### Data supplied ###

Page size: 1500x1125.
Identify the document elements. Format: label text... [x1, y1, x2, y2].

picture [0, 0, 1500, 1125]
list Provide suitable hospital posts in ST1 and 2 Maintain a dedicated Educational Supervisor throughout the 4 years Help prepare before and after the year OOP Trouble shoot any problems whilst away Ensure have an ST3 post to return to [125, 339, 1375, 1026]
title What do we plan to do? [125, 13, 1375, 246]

###
### Data supplied ###

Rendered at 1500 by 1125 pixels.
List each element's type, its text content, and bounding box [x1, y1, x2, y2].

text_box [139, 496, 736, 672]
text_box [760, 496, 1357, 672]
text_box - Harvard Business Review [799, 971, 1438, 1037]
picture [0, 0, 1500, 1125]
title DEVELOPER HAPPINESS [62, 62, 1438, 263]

###

Every line above from the line with "Rendered at 1500 by 1125 pixels." to the line with "text_box [139, 496, 736, 672]" is wanted, ends included; write them out exactly and add no other line.

* **Written answer**
Rendered at 1500 by 1125 pixels.
List each element's type, its text content, and bounding box [x1, y1, x2, y2].

text_box [139, 496, 736, 672]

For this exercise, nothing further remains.